Abstract:

The science of haptics has received a great attention during the last decade. The major application trends of haptic technology include simulation, training, and education. In particular, the adoption of haptic technologies in education can greatly help to make the students feel sensations not directly experienceable and typically only reported as notions in textbooks.
In this work, we present a haptically-enhanced system for the tactile exploration of molecules. A deep understanding of inter-molecular forces that govern the binding processes is fundamental in chemistry teaching. From a research point of view, interactions among molecules can be described only as huge sequences of data, which determine how the attraction/repulsion forces take place and, as a consequence, determine also which are the positions of binding sites on the molecular surfaces. This huge amount of data is awkward to be interpreted even by experts of the field. Haptic interaction can greatly help in this context, because the forces involved in the chemical interactions can be directly felt through an haptic device. At this aim we have developed a virtual environment for molecular exploration, where a visual representation of a molecule is shown to the user, and the electrostatic surface and its influence on the surrounding space can be explored to better understand of inter-molecular phenomena. The user can move the haptic probe of a Sensable PHANToM device, and use it as a pointy cursor, in the virtual environment. The cursor of the probe can be associated with an electric charge, set either with positive or with negative values. While navigating the 3D space around the molecule, the user gets the feeling of the forces of the electrostatic interaction between the charge and the molecule.
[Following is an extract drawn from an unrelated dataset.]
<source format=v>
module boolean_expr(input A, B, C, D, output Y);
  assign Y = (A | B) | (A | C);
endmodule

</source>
The haptic interaction is enriched with auxiliary information to help navigation and comprehension of the related concepts. These additional information consist in the visualization of the geometrical representation of the molecule using one of the typical molecules representation adopted in chemistry (e.g., ball-n-stick, van der Waals spacefil, etc.), or in the coloring of the molecular surface with difference colors in order to highlight the sign of the potential values and their magnitudes; these information can be used to determine which are the areas of the molecular surface that can attract / repulse the electric charge.
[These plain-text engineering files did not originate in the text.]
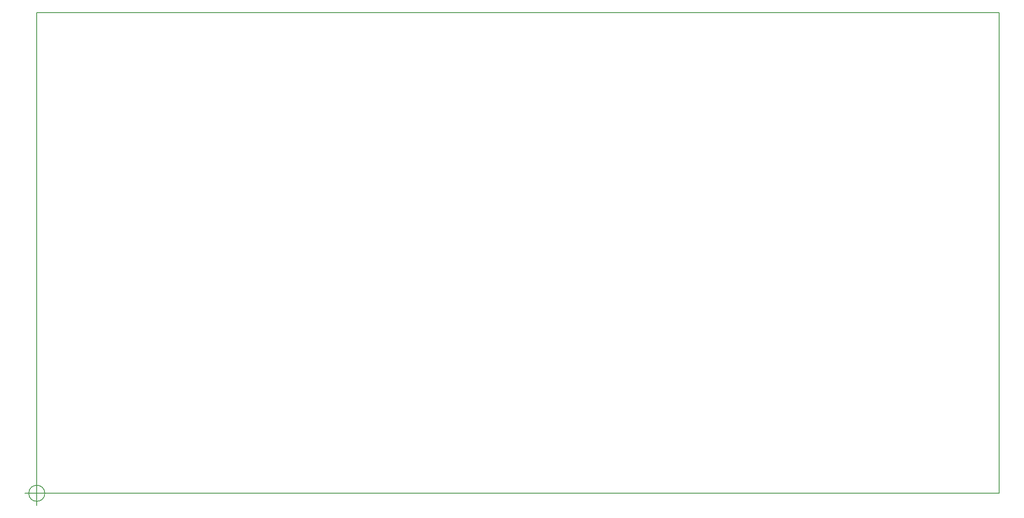
<source format=gbr>
%TF.GenerationSoftware,KiCad,Pcbnew,(2017-09-01 revision 8d1475135)-makepkg*%
%TF.CreationDate,2017-09-04T13:55:26-07:00*%
%TF.ProjectId,SM01,534D30312E6B696361645F7063620000,rev?*%
%TF.SameCoordinates,Original*%
%TF.FileFunction,Profile,NP*%
%FSLAX46Y46*%
G04 Gerber Fmt 4.6, Leading zero omitted, Abs format (unit mm)*
G04 Created by KiCad (PCBNEW (2017-09-01 revision 8d1475135)-makepkg) date 09/04/17 13:55:26*
%MOMM*%
%LPD*%
G01*
G04 APERTURE LIST*
%ADD10C,0.150000*%
G04 APERTURE END LIST*
D10*
X1666666Y0D02*
G75*
G03X1666666Y0I-1666666J0D01*
G01*
X-2500000Y0D02*
X2500000Y0D01*
X0Y2500000D02*
X0Y-2500000D01*
X0Y100000000D02*
X200000000Y100000000D01*
X200000000Y0D02*
X200000000Y100000000D01*
X0Y0D02*
X200000000Y0D01*
X0Y0D02*
X0Y100000000D01*
M02*

</source>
Moreover, the plot of the electrostatic potential in the direction connecting the molecule ad the haptic proxy. The plot is useful because it allows to highlight the position of minimum potential surface, which are a fundamental information in ligands creation; its position in space is also a key information because it allows to determine what is defined as "ligand distance" in chemistry textbooks.
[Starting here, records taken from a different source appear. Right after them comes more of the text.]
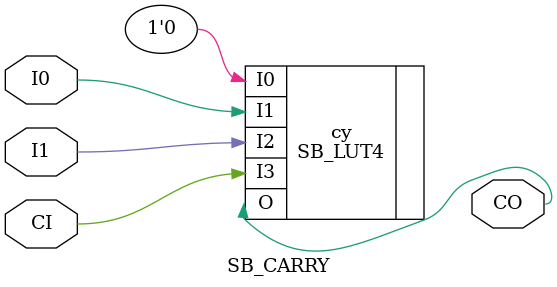
<source format=v>
/* A Verilator model
 */
module SB_CARRY
  ( input  CI,I1,I0,
    output CO
    );
   // assign CO =  (CI&I1) | (CI&I0) | (I1&I0);  
   // At one stage the above gave UNOPTFLAT warnings in Verilator for unknown reasons.
   // The below is a tested alternative   
   SB_LUT4 #(.LUT_INIT(16'hfcc0)) cy(.O(CO), .I3(CI), .I2(I1), .I1(I0), .I0(1'b0));
endmodule


</source>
We have proposed activities with the developed tool to be performed in parallel to a curricular chemistry course offered at a university level. The features of the tool allow to experience some usual topics of a basic chemistry course, such as molecular polarity, critical points detections (minima, maxima) and ligand distance, and molecular anisotropy (i.e., different force w.r.t. the direction of approaching). Users' feedbacks have been gathered about the introduction of this tool: they reported an improved knowledge of covered topics w.r.t. the degree of knowledge on the same topics before the activity, and they appreciated this new method of teaching.

Keywords:

Haptics, Chemistry education, Virtual laboratory, Learning.